China is going electric. Europe is going electric. More and more small to midsize countries are going electric. If you want to be a notable player in the rest of the world auto market, you need to have highly compelling, competitive electric options soon.
Of course, as you build up sales and production capacity, you drive down costs and build up competencies that can make you competitive with or better than other automakers.
For US-based companies, companies where the US is their biggest market, the opportunity for those economies of scale, manufacturing and product innovations, and improvements in cost competitiveness is biggest in the US. If they can develop and sell more popular EVs in the US, their ability to sell high volumes of them in other markets around the world increases.
Here’s commenter super390 explaining it well:
“Because he who subsidizes today, creates the infrastructure to lower prices in the future.
“Economies of scale are wonderful, but they face a paradox; you need them before you can have them.

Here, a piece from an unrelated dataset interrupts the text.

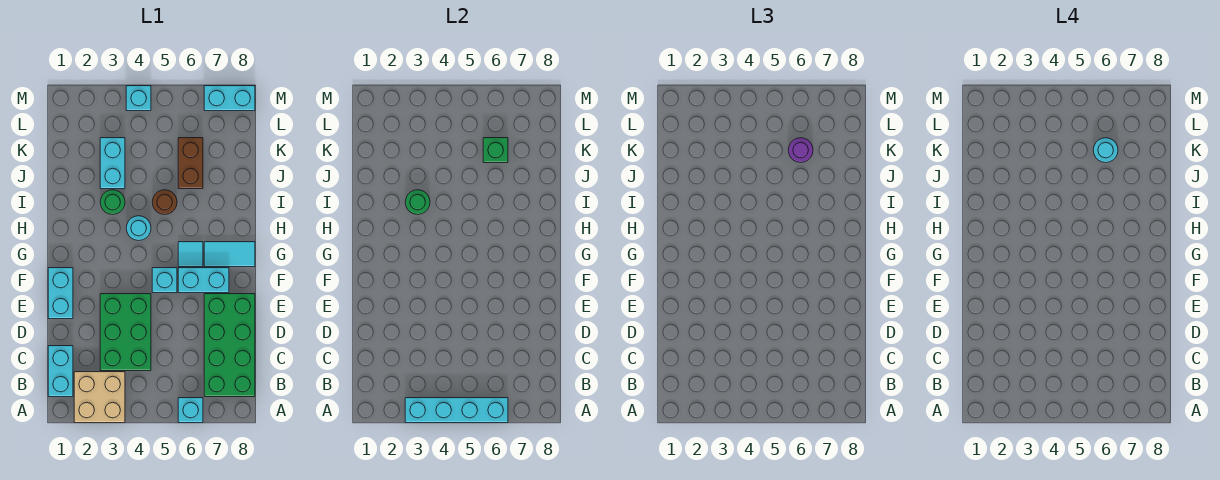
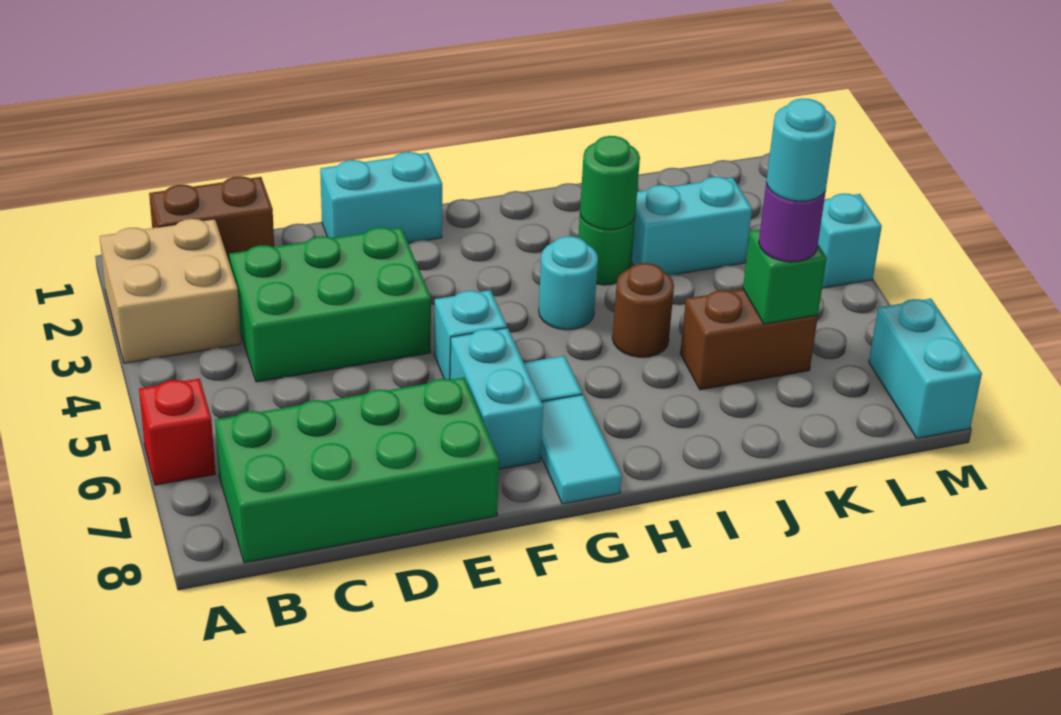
cyan brick A3:A6 level 2 -> none
cyan brick A6 level 1 -> red brick A6 level 1
cyan brick B1:C1 level 1 -> brown brick B1:C1 level 1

So China created those economies of scale by not waiting for private investors (who don’t give a damn about the big picture) to pay for the infrastructure. Jumping the roadblock.
“Maybe the time has passed when private investors anywhere can be relied on to pay for big engineering projects. Because they’ve spent the last generation learning how to engage in financial engineering instead, and that’s where they’re more comfortable.
“It’s like saying in 1800 that the Midwest was the ‘future’, or in 1945 that freeways were the ‘future’. The government stepped in to pay for the infrastructure required for that to actually happen. Investors were already too obsessed with short-term gain to pay for those.”
Well said! But super390 always says stuff well and has a deep, detailed view of matters. (And, yes, I do wish I knew his/her real name.)
Mike Shurtleff puts it even more succinctly and cuts to the chase: “Incentives help new industries build faster. Very much needed in this case to allow USA companies compete with heavily subsidized Chinese companies … and to allow USA battery and EV companies to catchup to China where our oil/ICEV bias has put us too far behind.”
That’s the essence of it. You stimulate R&D, production, and sales of a “technology of the future” so that companies from your country lead in the economy of the future. Or you wait, sit back, let others lead, and buy more and more of their products as your country and economy fall more and more behind. Well, if we’re dumb enough to elect a career con man who was extremely talented at bankrupting companies while committing crimes, maybe that’s what we deserve. (Not to mention whether or not we’re forward-thinking enough to work on stopping climate catastrophe.)